Representantes políticos e um morador de municípios do litoral norte de Santa Catarina protocolaram no Ministério Público uma denúncia contra a Celesc Distribuição S.A. pedindo a abertura de inquérito civil e o ajuizamento de ação civil pública com pedido de tutela de urgência para enfrentar as sucessivas interrupções no fornecimento de energia elétrica registradas durante o fim de 2025 e o início de 2026. A representação, assinada pelo vereador de Itapema André de Oliveira, pela vereadora de Bombinhas Lourdes Matias e pelo ex-vereador de Porto Belo Magno Muñoz, aponta falhas graves na prestação do serviço essencial pela concessionária, com impactos diretos em Itapema, Bombinhas e Porto Belo.
A denúncia relata que as três cidades sofreram apagões prolongados e repetidos ao longo das festas de fim de ano, com destaque para o blecaute de 1º de janeiro de 2026, causado, segundo a própria Celesc, por erro operacional em manobra. Em diversos bairros, os cortes de energia ultrapassaram 24 horas contínuas, afetando milhares de moradores e turistas em plena alta temporada. A falta de luz provocou a paralisação de bombas de abastecimento de água, gerando desabastecimento generalizado, risco à saúde pública agravado pela onda de calor, perda de produtos perecíveis em comércios, avarias em eletrodomésticos, cancelamentos em massa de reservas de hospedagem e prejuízos significativos ao setor turístico, principal atividade econômica da região.

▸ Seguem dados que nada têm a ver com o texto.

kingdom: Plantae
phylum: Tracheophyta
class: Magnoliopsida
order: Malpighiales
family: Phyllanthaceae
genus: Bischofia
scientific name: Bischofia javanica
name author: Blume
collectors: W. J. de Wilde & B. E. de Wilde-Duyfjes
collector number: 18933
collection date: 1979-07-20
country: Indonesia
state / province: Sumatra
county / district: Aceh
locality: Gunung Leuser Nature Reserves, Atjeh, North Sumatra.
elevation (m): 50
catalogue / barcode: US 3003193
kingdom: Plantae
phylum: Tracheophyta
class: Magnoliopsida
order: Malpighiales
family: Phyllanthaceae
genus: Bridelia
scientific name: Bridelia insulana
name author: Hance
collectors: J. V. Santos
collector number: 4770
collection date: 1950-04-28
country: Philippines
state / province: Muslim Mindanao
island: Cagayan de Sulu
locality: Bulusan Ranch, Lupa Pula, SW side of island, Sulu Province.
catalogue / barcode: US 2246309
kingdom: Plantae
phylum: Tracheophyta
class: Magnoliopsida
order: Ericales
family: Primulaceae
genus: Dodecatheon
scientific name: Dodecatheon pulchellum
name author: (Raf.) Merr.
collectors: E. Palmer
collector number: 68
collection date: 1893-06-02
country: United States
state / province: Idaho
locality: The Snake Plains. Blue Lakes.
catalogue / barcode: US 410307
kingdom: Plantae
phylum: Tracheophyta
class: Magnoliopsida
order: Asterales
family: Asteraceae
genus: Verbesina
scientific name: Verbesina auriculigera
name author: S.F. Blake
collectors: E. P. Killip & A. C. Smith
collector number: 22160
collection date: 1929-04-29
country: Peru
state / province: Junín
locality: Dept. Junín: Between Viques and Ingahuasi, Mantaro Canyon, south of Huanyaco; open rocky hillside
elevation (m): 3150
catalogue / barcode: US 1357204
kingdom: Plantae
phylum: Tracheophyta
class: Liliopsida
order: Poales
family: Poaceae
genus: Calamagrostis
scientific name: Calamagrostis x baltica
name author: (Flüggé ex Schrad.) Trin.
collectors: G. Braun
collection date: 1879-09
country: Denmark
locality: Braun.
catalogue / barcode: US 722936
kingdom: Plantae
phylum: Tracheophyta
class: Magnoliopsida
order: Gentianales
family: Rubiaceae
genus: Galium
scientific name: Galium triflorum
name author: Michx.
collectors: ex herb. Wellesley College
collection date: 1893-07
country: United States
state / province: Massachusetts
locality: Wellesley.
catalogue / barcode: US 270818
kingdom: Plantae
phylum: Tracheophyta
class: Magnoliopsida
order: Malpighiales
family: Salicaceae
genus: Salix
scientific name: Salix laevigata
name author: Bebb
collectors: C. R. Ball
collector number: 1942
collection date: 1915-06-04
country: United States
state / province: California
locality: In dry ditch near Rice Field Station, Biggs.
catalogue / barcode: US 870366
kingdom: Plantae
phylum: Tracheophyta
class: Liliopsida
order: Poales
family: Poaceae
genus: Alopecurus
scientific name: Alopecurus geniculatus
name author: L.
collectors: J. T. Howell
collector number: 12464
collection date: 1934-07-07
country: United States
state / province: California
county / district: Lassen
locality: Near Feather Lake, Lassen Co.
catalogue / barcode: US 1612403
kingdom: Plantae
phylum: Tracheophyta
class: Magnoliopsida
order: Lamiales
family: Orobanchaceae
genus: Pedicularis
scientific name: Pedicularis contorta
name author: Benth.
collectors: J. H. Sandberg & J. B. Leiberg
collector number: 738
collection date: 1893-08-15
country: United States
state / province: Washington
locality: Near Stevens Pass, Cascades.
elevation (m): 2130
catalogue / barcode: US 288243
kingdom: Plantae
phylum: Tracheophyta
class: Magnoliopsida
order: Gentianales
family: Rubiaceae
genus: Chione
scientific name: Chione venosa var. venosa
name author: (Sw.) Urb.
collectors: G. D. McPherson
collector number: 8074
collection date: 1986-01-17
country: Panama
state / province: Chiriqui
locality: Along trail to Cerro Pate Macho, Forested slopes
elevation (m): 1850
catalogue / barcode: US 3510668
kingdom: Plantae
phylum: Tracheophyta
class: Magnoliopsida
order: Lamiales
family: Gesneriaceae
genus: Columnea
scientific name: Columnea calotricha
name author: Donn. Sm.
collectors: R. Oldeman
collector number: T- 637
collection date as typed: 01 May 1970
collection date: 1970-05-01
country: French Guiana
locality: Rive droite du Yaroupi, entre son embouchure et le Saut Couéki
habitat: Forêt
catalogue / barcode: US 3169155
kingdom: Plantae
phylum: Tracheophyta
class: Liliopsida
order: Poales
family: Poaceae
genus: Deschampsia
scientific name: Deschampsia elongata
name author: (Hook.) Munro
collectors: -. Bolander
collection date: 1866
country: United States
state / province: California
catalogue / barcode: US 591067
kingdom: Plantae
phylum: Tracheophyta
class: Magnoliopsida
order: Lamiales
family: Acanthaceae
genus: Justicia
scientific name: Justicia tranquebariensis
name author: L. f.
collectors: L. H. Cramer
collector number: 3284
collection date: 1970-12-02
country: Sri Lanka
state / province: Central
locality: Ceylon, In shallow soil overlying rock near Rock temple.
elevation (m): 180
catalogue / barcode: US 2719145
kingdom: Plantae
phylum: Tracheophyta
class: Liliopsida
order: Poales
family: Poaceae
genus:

A denúncia destaca ainda a sobrecarga crônica de transformadores, o subdimensionamento da rede elétrica frente à demanda atual e a ausência de manutenção preventiva adequada e de plano de contingência eficaz para períodos previsíveis de pico sazonal. Os representantes sustentam que os problemas não são isolados, mas revelam deficiência sistêmica na operação da concessionária, violando normas constitucionais, o Código de Defesa do Consumidor e resoluções da Agência Nacional de Energia Elétrica (ANEEL) que exigem continuidade, eficiência e segurança no serviço público essencial.
Entre os pedidos imediatos estão a apresentação, em até 48 horas, de relatório técnico detalhado sobre transformadores sobrecarregados, a adoção de medidas emergenciais como instalação de geradores móveis e reforço de equipes de manutenção, além da proibição de novas interrupções sem justificativa de força maior, sob pena de multa diária de R$ 50 mil.
No mérito, a representação requer a condenação da Celesc à elaboração de plano estruturante de investimentos em curto, médio e longo prazo, à indenização por dano moral coletivo em valor não inferior a R$ 5 milhões, à criação de canal administrativo para ressarcimento de danos individuais e à realização de audiências públicas semestrais para acompanhamento da população.